_Task item_:
Reproduce word for word the passage of the news report below on the purchase of a stake in ArcelorMittal Mines Canada, from "China Steel will" to "it will pay.".

_Excerpted text_:
=== Section Start ===
Jan. 2 (Bloomberg) -- A group led by China Steel Corp. and Posco agreed to pay $1.1 billion for 15 percent of ArcelorMittal Mines Canada Inc. to secure supplies of iron ore from two mines.
China Steel will take 3.68 percent for $270 million, Steve Lee, executive vice president at Taiwan’s biggest steelmaker, said today by phone. Posco didn’t say how much it will pay.
The deal gives the group access to mines producing about 40 percent of Canada’s iron ore, according to ArcelorMittal’s website, as the cost of the raw material rises faster than steel prices. ArcelorMittal, the world’s largest steelmaker, is studying selling about 30 percent of the unit to try to reduce its debt, a person familiar with the matter said on Oct. 20.
“If you look at the steel companies and their performance to date, it’s very difficult to improve bottom line earnings if you do not have a low enough iron ore input cost,” said Vanessa Lau, an analyst at Sanford C. Bernstein & Co. in Hong Kong.
=== Section End ===
_Excerpted records_:
=== Section Start ===
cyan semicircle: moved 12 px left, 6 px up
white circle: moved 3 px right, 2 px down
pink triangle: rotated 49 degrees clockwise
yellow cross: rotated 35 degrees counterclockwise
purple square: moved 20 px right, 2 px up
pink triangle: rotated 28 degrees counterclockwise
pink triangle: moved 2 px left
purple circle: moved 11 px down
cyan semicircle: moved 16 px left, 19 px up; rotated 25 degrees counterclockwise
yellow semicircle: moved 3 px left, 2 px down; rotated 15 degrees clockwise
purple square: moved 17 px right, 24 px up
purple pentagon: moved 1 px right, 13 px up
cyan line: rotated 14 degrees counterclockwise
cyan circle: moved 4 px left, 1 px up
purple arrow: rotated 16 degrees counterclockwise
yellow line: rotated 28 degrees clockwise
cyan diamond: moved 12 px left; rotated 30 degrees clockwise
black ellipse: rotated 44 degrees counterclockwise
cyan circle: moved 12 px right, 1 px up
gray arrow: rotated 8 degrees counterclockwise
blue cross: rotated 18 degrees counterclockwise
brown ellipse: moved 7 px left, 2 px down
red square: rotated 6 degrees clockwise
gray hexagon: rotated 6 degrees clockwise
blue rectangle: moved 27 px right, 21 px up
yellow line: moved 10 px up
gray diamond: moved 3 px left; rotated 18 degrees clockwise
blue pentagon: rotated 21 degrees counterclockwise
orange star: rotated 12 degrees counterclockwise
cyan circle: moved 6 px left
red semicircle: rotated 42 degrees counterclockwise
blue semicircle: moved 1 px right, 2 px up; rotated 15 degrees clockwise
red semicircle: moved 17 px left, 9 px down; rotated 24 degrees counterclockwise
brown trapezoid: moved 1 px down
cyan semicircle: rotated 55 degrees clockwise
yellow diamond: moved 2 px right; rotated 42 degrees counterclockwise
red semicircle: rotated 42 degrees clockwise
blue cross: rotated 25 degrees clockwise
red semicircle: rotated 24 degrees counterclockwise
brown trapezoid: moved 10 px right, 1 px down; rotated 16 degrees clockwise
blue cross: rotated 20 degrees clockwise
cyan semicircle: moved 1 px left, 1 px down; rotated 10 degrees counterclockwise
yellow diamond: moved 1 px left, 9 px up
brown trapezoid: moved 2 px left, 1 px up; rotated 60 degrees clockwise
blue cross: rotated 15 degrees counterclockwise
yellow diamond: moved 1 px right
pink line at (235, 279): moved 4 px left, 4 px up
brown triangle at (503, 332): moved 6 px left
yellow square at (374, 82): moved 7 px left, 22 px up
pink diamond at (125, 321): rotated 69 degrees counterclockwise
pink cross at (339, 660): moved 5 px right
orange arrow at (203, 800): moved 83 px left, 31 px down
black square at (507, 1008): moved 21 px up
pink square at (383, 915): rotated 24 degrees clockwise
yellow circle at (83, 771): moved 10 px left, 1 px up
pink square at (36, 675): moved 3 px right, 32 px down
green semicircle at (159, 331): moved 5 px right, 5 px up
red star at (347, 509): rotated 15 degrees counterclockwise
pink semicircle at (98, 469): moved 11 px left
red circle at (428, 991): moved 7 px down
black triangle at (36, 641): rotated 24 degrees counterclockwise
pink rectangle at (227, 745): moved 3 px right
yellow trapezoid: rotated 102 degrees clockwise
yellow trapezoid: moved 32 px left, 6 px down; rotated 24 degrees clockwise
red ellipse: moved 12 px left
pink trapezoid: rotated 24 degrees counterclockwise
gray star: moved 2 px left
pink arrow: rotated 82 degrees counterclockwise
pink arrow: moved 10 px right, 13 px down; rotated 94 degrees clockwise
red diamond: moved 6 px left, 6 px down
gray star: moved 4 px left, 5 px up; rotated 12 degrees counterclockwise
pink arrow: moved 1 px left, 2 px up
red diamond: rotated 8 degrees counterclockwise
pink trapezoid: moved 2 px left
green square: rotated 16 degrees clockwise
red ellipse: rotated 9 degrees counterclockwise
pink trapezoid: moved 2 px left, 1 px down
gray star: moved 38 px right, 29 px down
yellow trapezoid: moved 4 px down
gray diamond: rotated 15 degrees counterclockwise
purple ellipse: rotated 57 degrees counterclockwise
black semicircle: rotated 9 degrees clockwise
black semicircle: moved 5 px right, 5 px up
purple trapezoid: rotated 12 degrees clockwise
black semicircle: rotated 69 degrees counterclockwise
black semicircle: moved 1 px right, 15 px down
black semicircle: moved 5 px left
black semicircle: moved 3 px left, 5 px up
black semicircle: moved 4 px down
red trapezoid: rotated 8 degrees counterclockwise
=== Section End ===
_Solution_:
China Steel will take 3.68 percent for $270 million, Steve Lee, executive vice president at Taiwan’s biggest steelmaker, said today by phone. Posco didn’t say how much it will pay.